My grandmother’s house was always full of flies.
They’d crawl across each other on the windowsill
or would be spinning out their noisy dying everywhere―

so many, you could sweep forever
and not get all the dead flies off the floor.
Downhill, in a marsh of bristle-sided reeds,

milkweed pods kept cracking open, leaking seed
across the air, renewing the existence of their species
in the way they’d done from year to year.
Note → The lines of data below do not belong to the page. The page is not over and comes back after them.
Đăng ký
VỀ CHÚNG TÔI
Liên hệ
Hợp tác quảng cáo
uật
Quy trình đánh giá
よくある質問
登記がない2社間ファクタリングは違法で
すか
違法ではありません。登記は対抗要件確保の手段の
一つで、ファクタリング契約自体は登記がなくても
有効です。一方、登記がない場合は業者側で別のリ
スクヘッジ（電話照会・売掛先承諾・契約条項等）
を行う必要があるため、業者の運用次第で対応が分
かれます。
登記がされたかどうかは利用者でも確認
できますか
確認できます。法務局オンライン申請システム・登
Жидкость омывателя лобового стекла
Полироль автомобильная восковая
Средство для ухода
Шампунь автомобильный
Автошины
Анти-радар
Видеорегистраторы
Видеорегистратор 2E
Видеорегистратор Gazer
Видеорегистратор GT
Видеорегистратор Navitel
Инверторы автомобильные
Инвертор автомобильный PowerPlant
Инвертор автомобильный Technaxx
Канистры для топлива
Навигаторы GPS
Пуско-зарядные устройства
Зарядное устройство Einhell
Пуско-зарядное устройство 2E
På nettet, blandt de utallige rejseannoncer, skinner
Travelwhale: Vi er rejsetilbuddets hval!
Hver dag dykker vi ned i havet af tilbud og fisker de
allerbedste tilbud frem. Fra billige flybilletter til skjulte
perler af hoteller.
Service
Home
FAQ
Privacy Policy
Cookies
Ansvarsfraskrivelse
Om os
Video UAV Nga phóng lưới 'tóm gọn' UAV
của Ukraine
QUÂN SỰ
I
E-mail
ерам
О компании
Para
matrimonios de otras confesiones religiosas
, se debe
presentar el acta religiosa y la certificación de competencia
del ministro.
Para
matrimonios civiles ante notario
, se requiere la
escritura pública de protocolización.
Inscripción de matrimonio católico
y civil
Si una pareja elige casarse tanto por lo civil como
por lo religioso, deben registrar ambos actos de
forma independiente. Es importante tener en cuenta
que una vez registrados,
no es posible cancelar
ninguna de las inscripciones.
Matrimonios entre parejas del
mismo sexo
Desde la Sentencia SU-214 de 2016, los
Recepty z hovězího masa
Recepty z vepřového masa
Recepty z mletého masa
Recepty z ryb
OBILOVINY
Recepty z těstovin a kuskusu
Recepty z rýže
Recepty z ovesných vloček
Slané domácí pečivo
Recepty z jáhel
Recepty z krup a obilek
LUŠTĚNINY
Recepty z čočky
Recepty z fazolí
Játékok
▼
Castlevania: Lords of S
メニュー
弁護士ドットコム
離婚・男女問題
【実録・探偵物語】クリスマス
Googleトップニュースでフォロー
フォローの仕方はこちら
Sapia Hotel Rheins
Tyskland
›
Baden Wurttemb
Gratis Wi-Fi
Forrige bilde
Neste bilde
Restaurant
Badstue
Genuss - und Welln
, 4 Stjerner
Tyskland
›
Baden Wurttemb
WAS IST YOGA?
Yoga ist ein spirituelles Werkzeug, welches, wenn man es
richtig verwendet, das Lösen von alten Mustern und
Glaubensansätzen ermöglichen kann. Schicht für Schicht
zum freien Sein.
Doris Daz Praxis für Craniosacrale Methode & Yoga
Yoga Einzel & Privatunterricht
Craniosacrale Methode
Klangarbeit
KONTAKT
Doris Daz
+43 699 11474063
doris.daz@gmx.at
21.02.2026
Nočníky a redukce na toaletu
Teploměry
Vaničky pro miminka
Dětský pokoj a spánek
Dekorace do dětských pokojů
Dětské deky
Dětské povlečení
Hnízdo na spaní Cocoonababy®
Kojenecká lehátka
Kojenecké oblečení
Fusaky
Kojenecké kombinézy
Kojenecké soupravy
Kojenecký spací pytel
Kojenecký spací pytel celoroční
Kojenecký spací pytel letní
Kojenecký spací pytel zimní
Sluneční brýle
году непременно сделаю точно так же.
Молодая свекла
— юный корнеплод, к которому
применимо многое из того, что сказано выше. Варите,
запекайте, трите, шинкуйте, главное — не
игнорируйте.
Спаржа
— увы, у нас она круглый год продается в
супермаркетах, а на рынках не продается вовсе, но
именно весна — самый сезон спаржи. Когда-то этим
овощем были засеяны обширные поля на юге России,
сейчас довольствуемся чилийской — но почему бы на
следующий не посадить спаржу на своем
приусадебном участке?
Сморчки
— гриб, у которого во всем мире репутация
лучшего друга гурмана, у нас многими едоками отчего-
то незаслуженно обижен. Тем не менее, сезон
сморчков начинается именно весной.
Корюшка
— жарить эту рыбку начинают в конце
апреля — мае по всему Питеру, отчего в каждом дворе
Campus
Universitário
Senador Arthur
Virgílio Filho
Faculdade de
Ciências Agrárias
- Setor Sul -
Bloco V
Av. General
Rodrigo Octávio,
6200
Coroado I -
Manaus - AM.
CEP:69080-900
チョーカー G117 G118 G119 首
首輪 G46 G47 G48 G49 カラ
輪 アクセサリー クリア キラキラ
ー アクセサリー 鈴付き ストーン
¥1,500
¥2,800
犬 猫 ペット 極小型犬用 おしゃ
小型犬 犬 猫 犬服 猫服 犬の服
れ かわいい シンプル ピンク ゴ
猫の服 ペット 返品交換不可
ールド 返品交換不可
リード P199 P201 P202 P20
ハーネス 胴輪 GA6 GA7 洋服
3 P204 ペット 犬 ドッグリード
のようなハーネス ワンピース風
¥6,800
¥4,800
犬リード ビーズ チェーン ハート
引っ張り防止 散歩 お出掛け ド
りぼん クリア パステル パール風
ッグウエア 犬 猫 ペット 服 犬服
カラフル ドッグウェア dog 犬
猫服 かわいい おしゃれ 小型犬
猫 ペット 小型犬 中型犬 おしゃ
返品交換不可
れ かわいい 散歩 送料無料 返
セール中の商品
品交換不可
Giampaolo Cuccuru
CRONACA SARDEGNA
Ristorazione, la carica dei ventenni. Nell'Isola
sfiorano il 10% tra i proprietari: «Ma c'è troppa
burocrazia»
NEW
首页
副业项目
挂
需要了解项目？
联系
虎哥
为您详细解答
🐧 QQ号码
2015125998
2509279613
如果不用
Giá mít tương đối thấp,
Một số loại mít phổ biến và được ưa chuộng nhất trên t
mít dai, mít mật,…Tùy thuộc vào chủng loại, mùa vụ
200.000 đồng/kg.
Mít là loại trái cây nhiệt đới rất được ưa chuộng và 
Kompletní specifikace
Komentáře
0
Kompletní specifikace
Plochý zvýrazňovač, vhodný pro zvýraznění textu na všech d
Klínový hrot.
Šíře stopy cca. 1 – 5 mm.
Way back when, some hard-handed
Methodist pioneer had somehow wrenched up
every stone big enough to break a plough

and piled them all throughout the woods, where they
still were, in mounds, when I was growing up,
like barrows heaped above the decomposed remains

of the violent Saxon kings, whose grave-goods
featured large in my imagination.
My grandmother’s gone. Before she died

she lost her words, her house, her name.
But for me, she’s still a hard old woman
walking downhill at dawn, long into autumn,

to skinny-dip in her weed-choked, freezing pond.
A hedge of wind, a wall of suburban snow―
my father’s father’s ashes are in the ground

in southern Ontario. Something I read in college
and for whatever reason have not forgotten
is that the ancient Saxon barrow-makers,

living among broken things they could admire
but not rebuild―aqueducts and roads the Romans
left behind―saw themselves as late arrivers,

as an after-folk living on the graves of a greater folk
who’d gone before. Where is the horse, where
the rider, some now-nameless Saxon wrote,

grieving for a people who his own people
centuries before had annihilated,
assimilated, or driven into the sea.